What I now propose is moving to a focus on applying everything we’ve learned about curriculum design and assessment to the grading process in the classroom. In other words, my paradigm agrees with Roscoe’s that “assessment should be about changing what happens in the classroom—what students actually experience as they progress through their courses—so that learning is deeper and more consequential.” My paradigm emphasizes the following.
- Assessing program, general education, and institutional learning outcomes remain an assessment best practice.

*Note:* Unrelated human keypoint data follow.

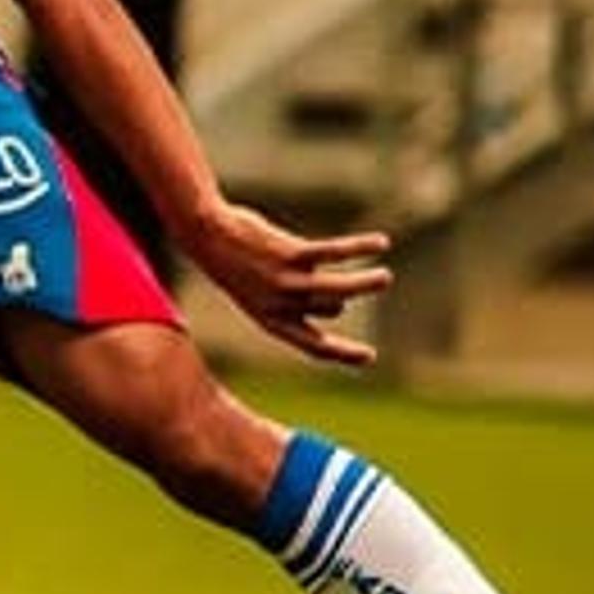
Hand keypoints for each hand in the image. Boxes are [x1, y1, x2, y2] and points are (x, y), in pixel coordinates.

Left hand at [180, 200, 390, 366]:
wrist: (207, 235)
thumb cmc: (236, 266)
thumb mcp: (259, 294)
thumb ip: (295, 303)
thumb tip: (338, 307)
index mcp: (272, 321)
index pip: (314, 346)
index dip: (344, 354)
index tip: (370, 357)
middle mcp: (281, 305)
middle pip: (332, 308)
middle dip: (346, 294)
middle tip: (371, 281)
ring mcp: (286, 280)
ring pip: (340, 288)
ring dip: (367, 282)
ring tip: (386, 277)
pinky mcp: (290, 254)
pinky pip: (336, 253)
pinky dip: (361, 248)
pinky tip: (382, 242)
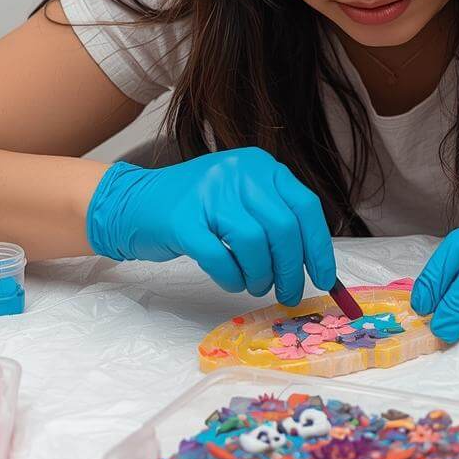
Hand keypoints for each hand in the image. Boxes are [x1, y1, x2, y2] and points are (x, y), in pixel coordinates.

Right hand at [85, 147, 336, 304]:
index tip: (324, 279)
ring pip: (254, 245)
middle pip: (283, 229)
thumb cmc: (194, 208)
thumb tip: (313, 262)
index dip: (318, 248)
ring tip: (253, 285)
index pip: (305, 207)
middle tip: (288, 293)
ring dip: (260, 276)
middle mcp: (237, 173)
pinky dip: (230, 278)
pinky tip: (229, 280)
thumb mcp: (240, 197)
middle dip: (291, 270)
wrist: (134, 203)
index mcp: (259, 165)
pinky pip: (220, 258)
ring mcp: (208, 194)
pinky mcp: (182, 220)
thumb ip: (275, 218)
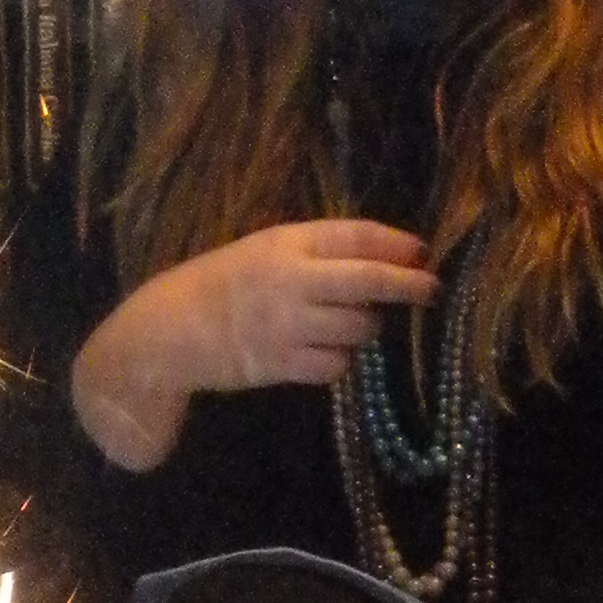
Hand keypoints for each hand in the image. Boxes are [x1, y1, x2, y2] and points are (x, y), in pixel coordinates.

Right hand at [72, 220, 429, 469]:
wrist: (170, 329)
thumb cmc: (222, 284)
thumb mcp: (265, 250)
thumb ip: (316, 252)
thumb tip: (383, 259)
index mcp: (288, 242)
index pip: (357, 237)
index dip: (396, 245)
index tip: (423, 251)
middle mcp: (292, 280)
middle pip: (369, 281)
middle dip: (408, 286)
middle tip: (432, 290)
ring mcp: (288, 325)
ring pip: (358, 328)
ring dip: (366, 328)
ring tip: (350, 324)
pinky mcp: (281, 364)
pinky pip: (335, 366)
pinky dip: (341, 360)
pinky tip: (329, 352)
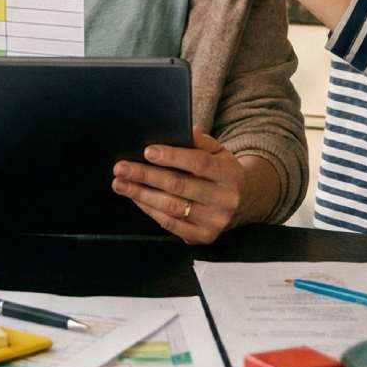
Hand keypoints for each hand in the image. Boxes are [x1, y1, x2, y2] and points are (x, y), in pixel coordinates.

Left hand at [112, 130, 245, 244]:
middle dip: (146, 176)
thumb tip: (188, 130)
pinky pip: (171, 224)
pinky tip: (136, 199)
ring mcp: (214, 221)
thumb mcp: (220, 152)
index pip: (199, 163)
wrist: (246, 202)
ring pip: (171, 207)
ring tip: (121, 184)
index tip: (147, 151)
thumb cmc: (224, 173)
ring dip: (141, 194)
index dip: (172, 157)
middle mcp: (224, 200)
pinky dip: (150, 210)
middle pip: (179, 186)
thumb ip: (203, 141)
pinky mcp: (203, 236)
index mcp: (229, 175)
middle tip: (121, 168)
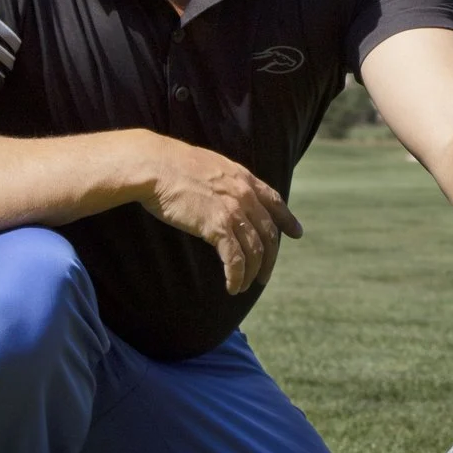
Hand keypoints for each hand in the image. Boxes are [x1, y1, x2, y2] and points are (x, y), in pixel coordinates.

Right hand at [138, 138, 301, 295]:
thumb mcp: (210, 167)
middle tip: (264, 276)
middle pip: (268, 233)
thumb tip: (222, 194)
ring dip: (251, 273)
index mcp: (244, 178)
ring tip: (244, 286)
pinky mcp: (217, 227)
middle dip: (270, 258)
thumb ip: (225, 182)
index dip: (287, 220)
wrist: (156, 165)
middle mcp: (245, 195)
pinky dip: (236, 276)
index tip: (296, 233)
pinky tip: (232, 286)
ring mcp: (233, 211)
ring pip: (255, 251)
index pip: (274, 201)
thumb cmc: (172, 166)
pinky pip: (235, 259)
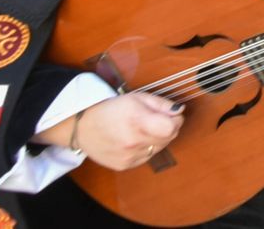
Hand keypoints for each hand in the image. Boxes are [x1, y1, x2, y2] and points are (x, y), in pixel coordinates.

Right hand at [52, 93, 183, 171]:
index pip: (171, 127)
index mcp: (136, 121)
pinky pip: (147, 157)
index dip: (176, 120)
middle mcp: (132, 141)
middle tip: (155, 120)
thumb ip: (162, 104)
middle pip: (168, 138)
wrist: (83, 127)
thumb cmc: (111, 109)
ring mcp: (128, 156)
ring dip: (157, 138)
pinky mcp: (125, 165)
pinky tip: (134, 140)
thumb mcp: (137, 98)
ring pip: (160, 148)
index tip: (171, 115)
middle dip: (168, 128)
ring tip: (141, 129)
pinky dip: (146, 148)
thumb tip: (179, 111)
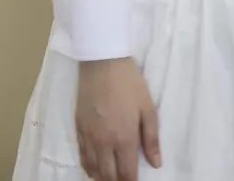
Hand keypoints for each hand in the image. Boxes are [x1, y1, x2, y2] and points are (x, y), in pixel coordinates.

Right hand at [74, 58, 160, 179]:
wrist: (102, 63)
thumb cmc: (130, 84)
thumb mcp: (148, 109)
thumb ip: (152, 139)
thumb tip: (156, 164)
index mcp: (124, 138)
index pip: (126, 172)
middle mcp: (103, 142)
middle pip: (108, 175)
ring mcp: (88, 136)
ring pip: (92, 168)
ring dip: (101, 178)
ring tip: (109, 179)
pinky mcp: (78, 128)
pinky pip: (81, 156)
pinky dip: (88, 167)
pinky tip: (93, 169)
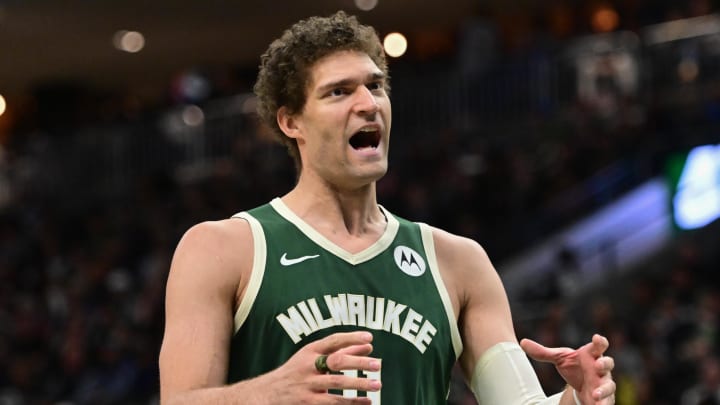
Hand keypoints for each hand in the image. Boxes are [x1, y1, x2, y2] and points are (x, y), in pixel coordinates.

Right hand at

Those who have found value in these assessments would be encouraged to continue to engage in them and honored through mechanisms such as NILOA’s Excellence in Assessment designation.
- Teaching excellence is defined in significant part by four criteria: (1) the use of research-informed teaching and curricular strategies, (2) the alignment of learning activities and grading criteria to stated course objectives, (3) the use of good quality evidence, including but not limited to assessment results from the grading process, to inform changes to one’s teaching, and (4) active participation in and application of professional development opportunities on teaching including assessment.
- Investments in professional development on research-informed teaching practices exceed investments in assessment.
- Assessment work is coordinated and supported by faculty professional development centers (teaching-learning centers) rather than offices of institutional effectiveness or accreditation, sending a powerful message that assessment is about improving teaching and learning, not fulfilling an external mandate.
- We aim to move from a paradigm of assessment, not just to one of improvement as Roscoe proposes, but to one of evidence-informed improvement—a culture in which the use of good quality evidence to inform discussions and decisions is expected and valued.
- If assessment is done well, it’s a natural part of the teaching-learning process, not a burdensome add-on responsibility. The extra work is in reporting it to accreditors. This extra work can’t be eliminated, but it can be minimized and made more meaningful by establishing the expectation that reports address only key learning outcomes in key courses (including program capstones), on a rotating schedule, and that course assessments are aggregated and analyzed within the program review process.